Job 1. Convert everything from the start of the records down to the line containing "Minden embernek más-más a", both ends included, into a JSON list of strings with one string per line and blank lines omitted.
== Source extract
Former Brexit Party MEP Ann Widdecombe argued a no deal Brexit, or WTO (World Trade Organisation) Brexit, was going to happen. During an interview with Express.co.uk, Ms Widdecombe said chief negotiator Michel Barnier needed to realise the UK would not be bullied in the Brexit trade deal talks. She added Boris Johnson had initially shown weakness but was now taking strides to put pressure on the bloc.

She said: “When Boris achieved his British election victory, on the basis of ‘get Brexit done’, I went back to the EU Parliament for the next session and the atmosphere had completely changed.

“Suddenly people realised that we were going and it wasn’t so much an atmosphere of panic but one of complete surprise.

“I think Barnier needs to face something very similar now which is that WTO really is going to happen.

“That is why we should have done that in June because that would have given him time to absorb the deeply unpalatable.

“The EU can not bully us, that has got to be the single message to the EU.

“We are a sovereign state again, you can’t bully us.”

Ms Widdecombe also warned that Boris Johnson had initially played into the EU’s hands with extensions.

She noted the EU was able to gain confidence in the talks and assume the trade talks would be similar to that of Theresa May’s team.

 

Ms Widdecombe said: “I think the EU practices brinkmanship right up to the bitter end.

“I noticed something when I was an MEP.

“The European Parliament, EU administrators and officials never took the threat of Brexit seriously.

“There had been too many extensions and too much weakness so they never took it seriously.”

Brexit trade deal talks with the EU are at risk of collapsing as Boris Johnson receives threats from MPs, Lords and the European Union.

The Prime Minister’s Internal Market Bill, tabled this week, sparked fury as it risks overriding parts of the already agreed withdrawal agreement and has been accused of breaking international law. 

The EU has threatened to pull out of the trade talks completely giving Boris Johnson until the end of the month to make changes to the Internal Market Bill.

But, over the weekend, the Prime Minister stood firm on his ambitions and the need for the Internal Market Bill.
====
== Information shown
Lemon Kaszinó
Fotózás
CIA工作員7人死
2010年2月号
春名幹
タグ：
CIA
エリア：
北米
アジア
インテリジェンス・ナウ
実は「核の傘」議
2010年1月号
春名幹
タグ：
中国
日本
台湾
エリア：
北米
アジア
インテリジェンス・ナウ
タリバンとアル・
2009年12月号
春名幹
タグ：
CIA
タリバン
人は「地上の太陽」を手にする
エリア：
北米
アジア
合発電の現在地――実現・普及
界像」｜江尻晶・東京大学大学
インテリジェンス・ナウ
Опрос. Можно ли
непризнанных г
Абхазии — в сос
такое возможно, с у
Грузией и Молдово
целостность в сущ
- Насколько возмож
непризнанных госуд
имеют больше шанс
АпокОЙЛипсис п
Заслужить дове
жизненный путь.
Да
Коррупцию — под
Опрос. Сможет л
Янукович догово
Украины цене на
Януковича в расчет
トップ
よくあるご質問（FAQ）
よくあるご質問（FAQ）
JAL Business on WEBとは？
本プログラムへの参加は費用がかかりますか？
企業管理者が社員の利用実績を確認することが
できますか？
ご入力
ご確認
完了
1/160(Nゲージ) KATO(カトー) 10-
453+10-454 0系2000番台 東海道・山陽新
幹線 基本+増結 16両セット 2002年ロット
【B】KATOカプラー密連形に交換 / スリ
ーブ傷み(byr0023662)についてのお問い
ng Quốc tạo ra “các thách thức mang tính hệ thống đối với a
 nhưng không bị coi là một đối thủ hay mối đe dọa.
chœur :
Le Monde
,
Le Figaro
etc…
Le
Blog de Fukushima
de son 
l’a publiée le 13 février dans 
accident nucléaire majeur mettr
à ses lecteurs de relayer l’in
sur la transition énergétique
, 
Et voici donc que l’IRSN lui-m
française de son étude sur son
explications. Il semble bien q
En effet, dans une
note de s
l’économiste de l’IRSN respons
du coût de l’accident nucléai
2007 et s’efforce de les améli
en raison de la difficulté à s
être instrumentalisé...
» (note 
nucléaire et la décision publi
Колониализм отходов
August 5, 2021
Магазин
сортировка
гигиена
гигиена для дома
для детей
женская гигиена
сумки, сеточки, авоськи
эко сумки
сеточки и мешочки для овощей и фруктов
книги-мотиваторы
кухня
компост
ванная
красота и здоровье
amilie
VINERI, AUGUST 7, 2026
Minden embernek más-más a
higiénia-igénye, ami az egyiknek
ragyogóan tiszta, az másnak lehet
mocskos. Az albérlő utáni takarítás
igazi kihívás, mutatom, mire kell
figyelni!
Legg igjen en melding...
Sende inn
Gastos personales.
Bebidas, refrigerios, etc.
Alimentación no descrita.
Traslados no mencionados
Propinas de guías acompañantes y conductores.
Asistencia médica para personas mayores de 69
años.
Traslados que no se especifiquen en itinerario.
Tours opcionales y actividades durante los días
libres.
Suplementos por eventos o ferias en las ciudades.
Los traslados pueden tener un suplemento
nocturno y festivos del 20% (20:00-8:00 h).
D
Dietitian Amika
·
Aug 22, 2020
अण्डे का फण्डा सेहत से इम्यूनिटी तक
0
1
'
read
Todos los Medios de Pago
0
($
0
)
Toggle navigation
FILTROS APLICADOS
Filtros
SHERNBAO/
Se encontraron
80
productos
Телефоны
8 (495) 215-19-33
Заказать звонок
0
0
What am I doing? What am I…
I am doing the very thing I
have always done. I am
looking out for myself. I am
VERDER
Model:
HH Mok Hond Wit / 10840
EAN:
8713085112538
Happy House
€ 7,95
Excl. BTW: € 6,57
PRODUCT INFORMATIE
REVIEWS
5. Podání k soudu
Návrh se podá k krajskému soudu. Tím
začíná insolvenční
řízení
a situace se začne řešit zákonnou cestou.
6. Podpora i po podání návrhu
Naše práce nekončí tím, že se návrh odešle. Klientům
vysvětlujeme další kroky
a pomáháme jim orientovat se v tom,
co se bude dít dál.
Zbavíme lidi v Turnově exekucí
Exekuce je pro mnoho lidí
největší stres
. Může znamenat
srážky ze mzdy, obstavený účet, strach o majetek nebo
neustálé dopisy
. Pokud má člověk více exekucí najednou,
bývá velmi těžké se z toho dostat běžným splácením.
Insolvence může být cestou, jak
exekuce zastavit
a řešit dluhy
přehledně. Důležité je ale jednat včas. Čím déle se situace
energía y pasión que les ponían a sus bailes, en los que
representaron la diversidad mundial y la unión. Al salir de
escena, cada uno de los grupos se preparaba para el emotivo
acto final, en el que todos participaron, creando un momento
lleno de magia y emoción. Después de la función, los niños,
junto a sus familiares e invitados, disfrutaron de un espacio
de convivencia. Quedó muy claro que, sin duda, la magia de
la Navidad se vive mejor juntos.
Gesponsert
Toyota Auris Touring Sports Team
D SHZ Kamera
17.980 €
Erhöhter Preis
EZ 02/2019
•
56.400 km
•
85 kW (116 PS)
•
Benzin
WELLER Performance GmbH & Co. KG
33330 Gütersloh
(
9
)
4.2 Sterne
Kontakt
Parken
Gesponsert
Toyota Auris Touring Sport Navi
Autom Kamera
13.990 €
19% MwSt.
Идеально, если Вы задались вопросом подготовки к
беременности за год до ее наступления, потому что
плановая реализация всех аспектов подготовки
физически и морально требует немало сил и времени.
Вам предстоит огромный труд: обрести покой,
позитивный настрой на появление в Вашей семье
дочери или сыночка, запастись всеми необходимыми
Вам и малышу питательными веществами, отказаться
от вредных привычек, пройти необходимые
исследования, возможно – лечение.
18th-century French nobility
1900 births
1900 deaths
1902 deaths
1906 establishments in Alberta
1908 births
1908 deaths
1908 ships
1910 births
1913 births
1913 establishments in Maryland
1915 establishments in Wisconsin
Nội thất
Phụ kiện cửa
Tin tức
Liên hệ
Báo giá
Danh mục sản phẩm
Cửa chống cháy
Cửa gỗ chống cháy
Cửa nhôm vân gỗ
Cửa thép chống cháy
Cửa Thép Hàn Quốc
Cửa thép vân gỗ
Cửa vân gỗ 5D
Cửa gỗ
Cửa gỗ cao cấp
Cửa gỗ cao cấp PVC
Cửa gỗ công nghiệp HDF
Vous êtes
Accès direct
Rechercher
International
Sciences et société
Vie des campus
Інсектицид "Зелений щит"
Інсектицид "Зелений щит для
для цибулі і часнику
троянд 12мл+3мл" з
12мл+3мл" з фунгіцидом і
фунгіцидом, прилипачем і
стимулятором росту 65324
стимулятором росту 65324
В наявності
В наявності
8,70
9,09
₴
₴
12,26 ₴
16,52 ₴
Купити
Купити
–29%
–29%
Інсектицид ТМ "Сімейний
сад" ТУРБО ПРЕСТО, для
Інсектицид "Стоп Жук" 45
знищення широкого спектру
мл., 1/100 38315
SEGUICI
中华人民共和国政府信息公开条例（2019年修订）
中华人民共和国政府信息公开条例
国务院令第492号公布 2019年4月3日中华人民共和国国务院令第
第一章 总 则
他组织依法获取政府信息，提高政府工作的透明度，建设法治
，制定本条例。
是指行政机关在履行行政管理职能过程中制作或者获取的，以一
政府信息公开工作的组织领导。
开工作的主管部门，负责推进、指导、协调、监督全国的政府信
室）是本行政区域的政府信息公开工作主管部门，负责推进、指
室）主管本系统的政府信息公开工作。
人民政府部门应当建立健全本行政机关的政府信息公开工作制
====
Job 2. In the Brexit article, by when did the EU give Boris Johnson to make changes to the Internal Market Bill?

Answer space 1.
[
  "Lemon Kaszinó",
  "Fotózás",
  "CIA工作員7人死",
  "2010年2月号",
  "春名幹",
  "タグ：",
  "CIA",
  "エリア：",
  "北米",
  "アジア",
  "インテリジェンス・ナウ",
  "実は「核の傘」議",
  "2010年1月号",
  "春名幹",
  "タグ：",
  "中国",
  "日本",
  "台湾",
  "エリア：",
  "北米",
  "アジア",
  "インテリジェンス・ナウ",
  "タリバンとアル・",
  "2009年12月号",
  "春名幹",
  "タグ：",
  "CIA",
  "タリバン",
  "人は「地上の太陽」を手にする",
  "エリア：",
  "北米",
  "アジア",
  "合発電の現在地――実現・普及",
  "界像」｜江尻晶・東京大学大学",
  "インテリジェンス・ナウ",
  "Опрос. Можно ли",
  "непризнанных г",
  "Абхазии — в сос",
  "такое возможно, с у",
  "Грузией и Молдово",
  "целостность в сущ",
  "- Насколько возмож",
  "непризнанных госуд",
  "имеют больше шанс",
  "АпокОЙЛипсис п",
  "Заслужить дове",
  "жизненный путь.",
  "Да",
  "Коррупцию — под",
  "Опрос. Сможет л",
  "Янукович догово",
  "Украины цене на",
  "Януковича в расчет",
  "トップ",
  "よくあるご質問（FAQ）",
  "よくあるご質問（FAQ）",
  "JAL Business on WEBとは？",
  "本プログラムへの参加は費用がかかりますか？",
  "企業管理者が社員の利用実績を確認することが",
  "できますか？",
  "ご入力",
  "ご確認",
  "完了",
  "1/160(Nゲージ) KATO(カトー) 10-",
  "453+10-454 0系2000番台 東海道・山陽新",
  "幹線 基本+増結 16両セット 2002年ロット",
  "【B】KATOカプラー密連形に交換 / スリ",
  "ーブ傷み(byr0023662)についてのお問い",
  "ng Quốc tạo ra “các thách thức mang tính hệ thống đối với a",
  " nhưng không bị coi là một đối thủ hay mối đe dọa.",
  "chœur :",
  "Le Monde",
  ",",
  "Le Figaro",
  "etc…",
  "Le",
  "Blog de Fukushima",
  "de son ",
  "l’a publiée le 13 février dans ",
  "accident nucléaire majeur mettr",
  "à ses lecteurs de relayer l’in",
  "sur la transition énergétique",
  ", ",
  "Et voici donc que l’IRSN lui-m",
  "française de son étude sur son",
  "explications. Il semble bien q",
  "En effet, dans une",
  "note de s",
  "l’économiste de l’IRSN respons",
  "du coût de l’accident nucléai",
  "2007 et s’efforce de les améli",
  "en raison de la difficulté à s",
  "être instrumentalisé...",
  "» (note ",
  "nucléaire et la décision publi",
  "Колониализм отходов",
  "August 5, 2021",
  "Магазин",
  "сортировка",
  "гигиена",
  "гигиена для дома",
  "для детей",
  "женская гигиена",
  "сумки, сеточки, авоськи",
  "эко сумки",
  "сеточки и мешочки для овощей и фруктов",
  "книги-мотиваторы",
  "кухня",
  "компост",
  "ванная",
  "красота и здоровье",
  "amilie",
  "VINERI, AUGUST 7, 2026",
  "Minden embernek más-más a"
]

Answer space 2. Until the end of the month.